I have had very poor luck with pediatric resuscitations. I don’t know anyone who has. There are many reasons for this. Many of the children were already gone, others had died from congenital defects. I guess also, I was always taught that pedis once they arrest, they are nearly impossible to bring back.
I have been complimented on my calm at many pedi-codes but that calm came largely from knowing the baby had either died or had little hope of recovery. We were just going through the motions. I never thought for a moment the babies would come back. I had never seen it happen.
Dr. Antevy, in his lecture, advocates that we treat pedis in arrest, not like pedis, but like little adults. (The dogma for years has been pedis are not little adults and need to be treated differently). Not in this case, Antevy says. They deserve the same stay and play attention. Work them on sight until you get ROSC or until you have exhausted every hope. Explain to the family why you are not running off to the hospital, that you are making your stand there. Use pit crew CPR. Know your pediatric dosing in advance, so you don’t have to lay them on a Braslow tape and do your calculations. Get epi in early.

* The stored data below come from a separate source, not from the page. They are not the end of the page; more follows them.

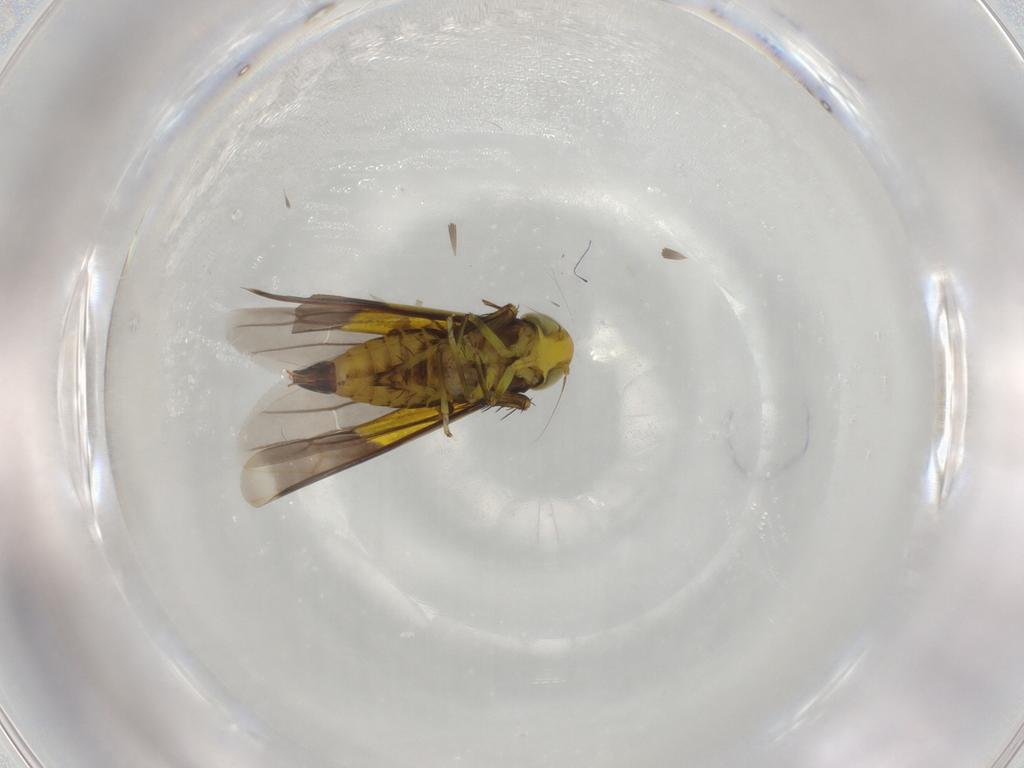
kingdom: Animalia
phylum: Arthropoda
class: Insecta
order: Hemiptera
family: Cicadellidae
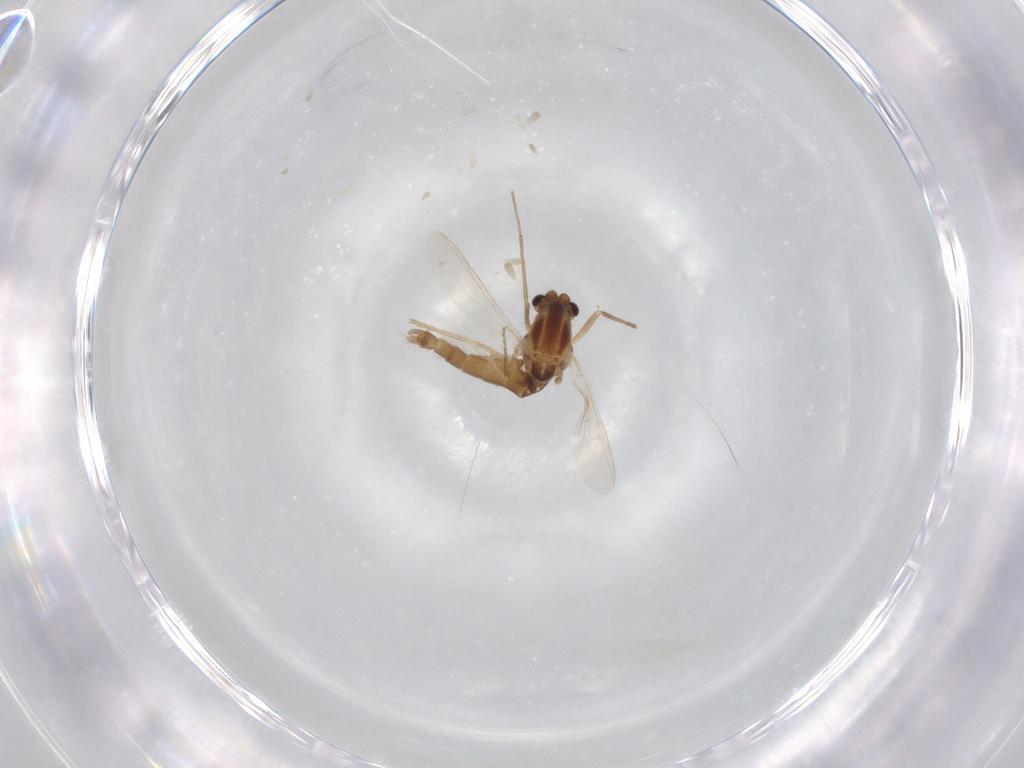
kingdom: Animalia
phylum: Arthropoda
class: Insecta
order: Diptera
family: Chironomidae
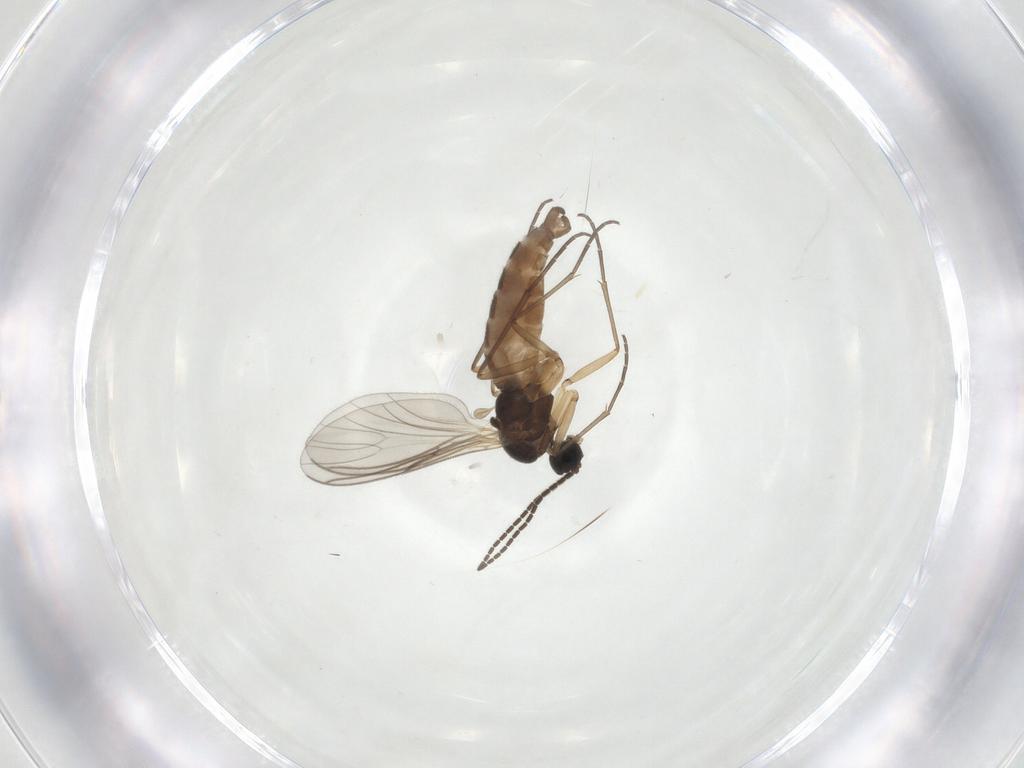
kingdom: Animalia
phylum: Arthropoda
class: Insecta
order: Diptera
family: Sciaridae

A number of years ago when we adopted the stay and play for adult resuscitation, I started having people come back who I had never expected to make it. Good CPR, defibrillation. Early epi at least if you want pulses back. Kids deserve the same chances, not just in the ED, but in the field. Stay on scene. Defend your ground. Take a stand.
Antevy also advocates improving local dispatching to help them be quicker in giving CPR instructions to 911 callers. His lecture concludes with an excellent section on bereavement, making certain you talk to the family at the hospital, explain what you did and why, let them know you care. Administrators should follow up with the family, even in unsuccessful cases, offering to attend the funeral and send memory cards on birthdays.
I am great at explanations on adult scenes. I let the family watch the codes. I narrate what we are doing and explain everything. If we get pulses back, I let them kiss the patient before we go. And in those cases where we finally decide to stop if we are unsuccessful, I let the family members hold the patient’s hand and say their goodbyes before we stop. Afterwards I stay on scene awhile and make certain they are okay. But with pedi codes, I leave the grief counseling to the hospital and make myself a ghost. Never again.
Thank you, Dr. Antevy, for the fine lecture. I can’t say I look forward to practicing the lessons, but if my number is called to respond, I will do my best to demonstrate what I have learned. I only wish I had learned those lessons thirty years and too many resuscitations ago.